Monday, February 06, 2006
In a world where terrorists are trying to use chemical, biological and radiological weapons against us — weapons capable of destroying large areas of cities or infecting massive numbers of people with a deadly virus — shouldn't Congress be more concerned about protecting a program that can stop them, not fighting over who gets to control it?
Some in Congress argue that the 1978 Foreign Intelligence Surveillance Act (FISA) is the sole operating authority for any secret eavesdropping. But under FISA, enacted back in the days of 8-track tapes and rotary phones, the procedure for getting a warrant isn't fast enough to catch terrorists using multiple throwaway cellphones and DSL Web connections. Even FISA's 72-hour "emergency bypass" requires a written opinion by NSA lawyers and certification from the attorney general before the intercept can be initiated.
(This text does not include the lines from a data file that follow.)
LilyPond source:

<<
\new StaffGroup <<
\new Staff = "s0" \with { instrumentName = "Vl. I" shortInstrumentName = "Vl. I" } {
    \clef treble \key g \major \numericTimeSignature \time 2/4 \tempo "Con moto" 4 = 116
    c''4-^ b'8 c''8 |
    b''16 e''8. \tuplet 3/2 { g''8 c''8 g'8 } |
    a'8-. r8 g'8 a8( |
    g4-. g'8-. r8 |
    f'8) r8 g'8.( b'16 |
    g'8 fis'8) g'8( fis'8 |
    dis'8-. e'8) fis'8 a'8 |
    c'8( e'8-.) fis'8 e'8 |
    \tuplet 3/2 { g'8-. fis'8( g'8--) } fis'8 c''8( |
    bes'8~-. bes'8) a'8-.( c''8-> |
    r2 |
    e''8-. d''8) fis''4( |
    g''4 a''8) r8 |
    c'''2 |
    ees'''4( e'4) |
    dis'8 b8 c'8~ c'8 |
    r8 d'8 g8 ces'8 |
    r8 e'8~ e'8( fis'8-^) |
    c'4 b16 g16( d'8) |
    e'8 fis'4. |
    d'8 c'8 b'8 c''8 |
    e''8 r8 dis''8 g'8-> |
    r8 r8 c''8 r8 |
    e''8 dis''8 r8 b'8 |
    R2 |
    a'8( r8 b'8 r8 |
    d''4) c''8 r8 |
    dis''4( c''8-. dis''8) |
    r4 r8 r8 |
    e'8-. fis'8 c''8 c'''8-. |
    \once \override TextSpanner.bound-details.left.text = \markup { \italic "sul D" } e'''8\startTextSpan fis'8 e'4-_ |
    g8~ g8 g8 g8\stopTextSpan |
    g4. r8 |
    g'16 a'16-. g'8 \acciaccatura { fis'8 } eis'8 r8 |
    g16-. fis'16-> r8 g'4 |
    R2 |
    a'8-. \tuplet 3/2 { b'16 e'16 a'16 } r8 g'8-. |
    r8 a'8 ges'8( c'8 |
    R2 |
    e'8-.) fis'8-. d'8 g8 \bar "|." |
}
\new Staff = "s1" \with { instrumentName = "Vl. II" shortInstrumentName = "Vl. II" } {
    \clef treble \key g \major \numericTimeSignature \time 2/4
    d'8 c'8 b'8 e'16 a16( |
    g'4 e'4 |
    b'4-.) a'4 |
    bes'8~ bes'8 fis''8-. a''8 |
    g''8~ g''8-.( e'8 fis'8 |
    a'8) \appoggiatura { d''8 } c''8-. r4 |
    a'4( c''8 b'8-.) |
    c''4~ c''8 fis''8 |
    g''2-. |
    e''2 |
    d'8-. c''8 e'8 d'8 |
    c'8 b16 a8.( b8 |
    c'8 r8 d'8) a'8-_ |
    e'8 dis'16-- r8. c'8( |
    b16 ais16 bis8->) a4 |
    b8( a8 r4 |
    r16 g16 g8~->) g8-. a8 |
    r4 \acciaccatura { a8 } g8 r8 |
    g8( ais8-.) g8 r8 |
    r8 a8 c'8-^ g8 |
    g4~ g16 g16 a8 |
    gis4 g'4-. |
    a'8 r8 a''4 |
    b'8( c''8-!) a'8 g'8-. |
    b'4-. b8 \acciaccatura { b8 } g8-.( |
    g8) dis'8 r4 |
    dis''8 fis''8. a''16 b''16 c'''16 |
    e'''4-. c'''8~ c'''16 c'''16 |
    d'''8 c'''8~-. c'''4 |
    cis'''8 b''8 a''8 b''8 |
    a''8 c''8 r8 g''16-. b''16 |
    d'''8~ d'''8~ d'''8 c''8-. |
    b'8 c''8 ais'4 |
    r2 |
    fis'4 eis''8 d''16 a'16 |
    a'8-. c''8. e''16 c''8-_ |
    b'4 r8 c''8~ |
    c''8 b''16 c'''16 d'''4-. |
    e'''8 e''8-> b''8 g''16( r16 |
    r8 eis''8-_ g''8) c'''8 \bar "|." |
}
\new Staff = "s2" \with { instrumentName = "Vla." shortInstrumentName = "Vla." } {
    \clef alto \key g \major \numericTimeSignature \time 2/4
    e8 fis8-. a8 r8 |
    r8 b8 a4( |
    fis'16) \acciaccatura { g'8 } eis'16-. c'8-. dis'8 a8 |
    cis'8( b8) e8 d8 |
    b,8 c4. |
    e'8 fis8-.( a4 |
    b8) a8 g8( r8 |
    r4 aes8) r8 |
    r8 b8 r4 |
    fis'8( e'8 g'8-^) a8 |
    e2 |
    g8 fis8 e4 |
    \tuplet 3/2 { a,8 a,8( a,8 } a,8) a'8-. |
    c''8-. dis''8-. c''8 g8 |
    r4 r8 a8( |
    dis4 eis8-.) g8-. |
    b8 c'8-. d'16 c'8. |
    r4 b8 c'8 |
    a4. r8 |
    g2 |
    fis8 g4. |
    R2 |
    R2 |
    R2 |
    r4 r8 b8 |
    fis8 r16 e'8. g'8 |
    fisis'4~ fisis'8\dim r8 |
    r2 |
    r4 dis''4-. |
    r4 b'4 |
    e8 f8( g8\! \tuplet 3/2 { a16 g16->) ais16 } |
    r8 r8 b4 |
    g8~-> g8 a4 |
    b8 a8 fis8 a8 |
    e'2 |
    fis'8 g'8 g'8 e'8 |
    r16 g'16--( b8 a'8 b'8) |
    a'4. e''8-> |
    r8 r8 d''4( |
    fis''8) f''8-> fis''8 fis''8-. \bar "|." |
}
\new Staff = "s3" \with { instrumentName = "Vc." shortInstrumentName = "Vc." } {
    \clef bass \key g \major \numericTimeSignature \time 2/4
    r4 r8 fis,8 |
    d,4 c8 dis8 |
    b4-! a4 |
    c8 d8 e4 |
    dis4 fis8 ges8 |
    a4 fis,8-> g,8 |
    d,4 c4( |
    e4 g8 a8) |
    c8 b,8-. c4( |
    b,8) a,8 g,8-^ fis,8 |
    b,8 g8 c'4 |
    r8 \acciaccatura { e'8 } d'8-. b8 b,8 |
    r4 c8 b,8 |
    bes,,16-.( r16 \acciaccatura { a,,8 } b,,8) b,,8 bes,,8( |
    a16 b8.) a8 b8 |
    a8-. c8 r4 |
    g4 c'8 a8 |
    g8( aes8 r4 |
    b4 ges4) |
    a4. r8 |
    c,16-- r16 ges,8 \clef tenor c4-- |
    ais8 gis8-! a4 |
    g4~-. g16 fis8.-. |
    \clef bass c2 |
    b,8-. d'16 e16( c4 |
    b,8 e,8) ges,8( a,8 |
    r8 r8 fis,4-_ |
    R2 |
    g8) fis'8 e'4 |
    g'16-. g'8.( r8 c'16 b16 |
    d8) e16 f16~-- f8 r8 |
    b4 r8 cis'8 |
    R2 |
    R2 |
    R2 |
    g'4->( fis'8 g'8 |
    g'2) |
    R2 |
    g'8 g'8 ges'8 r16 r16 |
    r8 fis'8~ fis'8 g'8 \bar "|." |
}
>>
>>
Gen. Hayden and those familiar with the FISA process contend that it is simply too slow for the "hot pursuit" of terrorist communications.
Since even the most "outraged" members of Congress haven't actually called for the president to stop the eavesdropping program, one suspects that it is every bit as vital and effective as Gen. Hayden says it is. Those crying foul in the wake of the program's disclosure haven't offered a workable alternative, other than including more people on the briefing list or rewriting the law itself — which means fully disclosing a highly-classified program to 535 members of Congress and their staffs. Is there anyone in America who believes that 1,000 people on Capitol Hill can keep these operational details quiet?